Work instructions: Exercise in exact copying: restate word for word only the lines below from the one containing "focal_mm: 33" through the one containing "focal_mm: 15", omitting any pictures.

Stored records
--*--

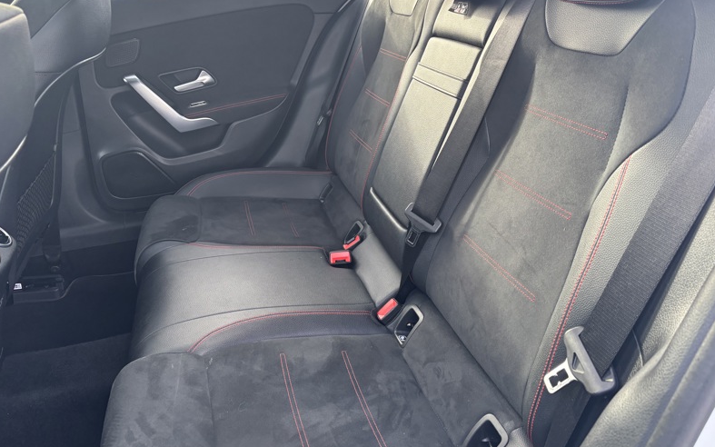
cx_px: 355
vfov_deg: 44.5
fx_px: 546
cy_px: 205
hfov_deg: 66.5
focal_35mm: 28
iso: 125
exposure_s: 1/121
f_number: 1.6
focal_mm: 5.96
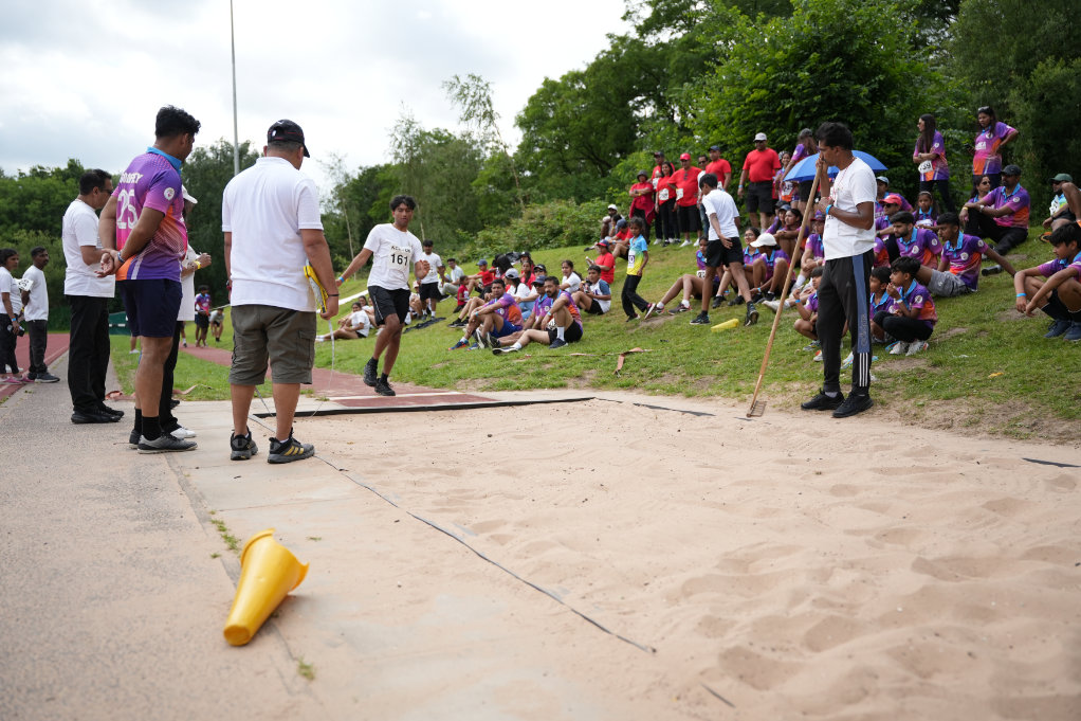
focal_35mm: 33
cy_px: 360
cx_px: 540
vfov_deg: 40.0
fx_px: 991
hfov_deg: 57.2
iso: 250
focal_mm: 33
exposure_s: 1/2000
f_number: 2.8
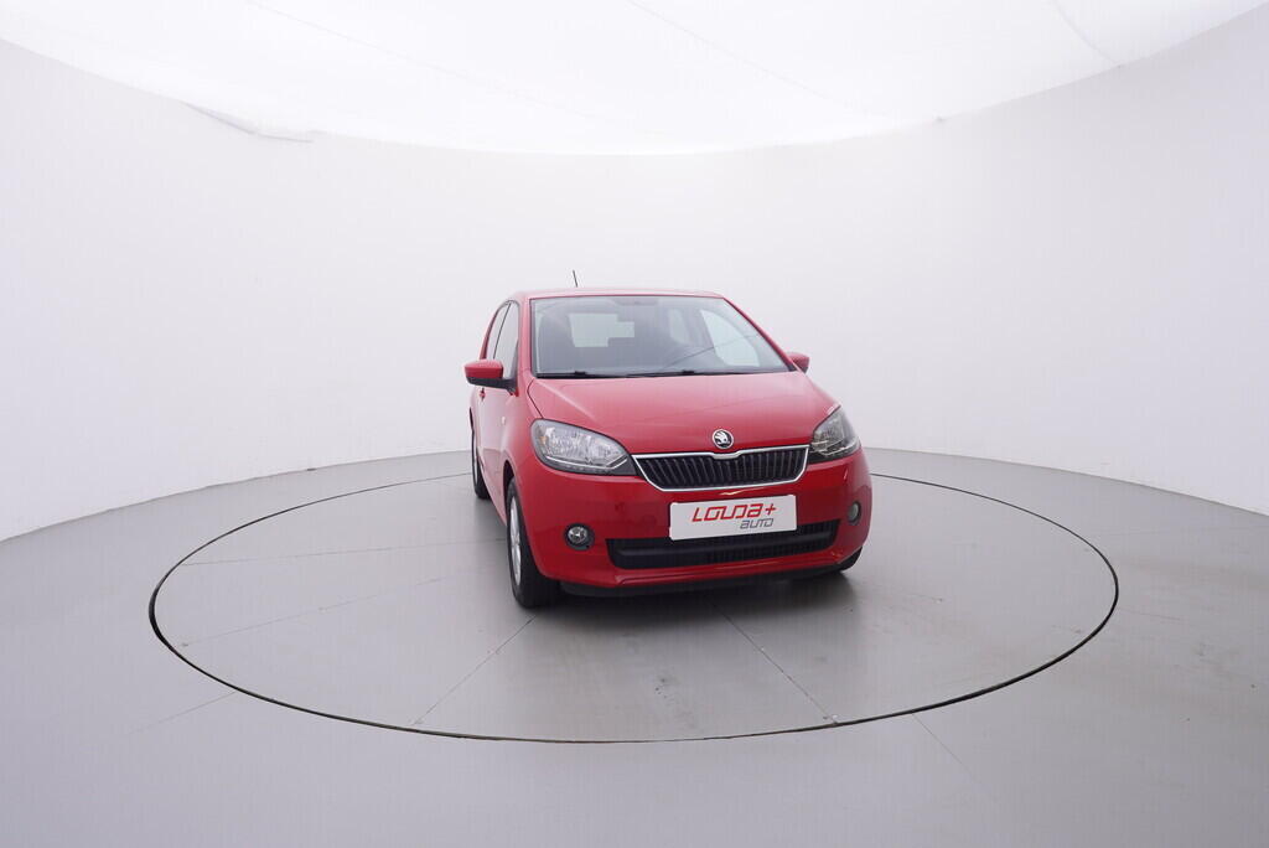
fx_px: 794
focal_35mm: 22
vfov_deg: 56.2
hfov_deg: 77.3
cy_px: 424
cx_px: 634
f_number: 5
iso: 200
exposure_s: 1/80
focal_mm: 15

--*--

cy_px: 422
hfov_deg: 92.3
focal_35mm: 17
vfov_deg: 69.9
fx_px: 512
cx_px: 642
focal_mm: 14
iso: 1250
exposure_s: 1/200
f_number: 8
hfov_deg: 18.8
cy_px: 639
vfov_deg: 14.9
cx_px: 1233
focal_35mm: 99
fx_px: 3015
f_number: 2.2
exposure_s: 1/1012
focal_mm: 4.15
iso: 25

--*--

Answer box:
focal_mm: 33
exposure_s: 1/2000
f_number: 2.8
fx_px: 794
focal_35mm: 22
vfov_deg: 56.2
hfov_deg: 77.3
cy_px: 424
cx_px: 634
f_number: 5
iso: 200
exposure_s: 1/80
focal_mm: 15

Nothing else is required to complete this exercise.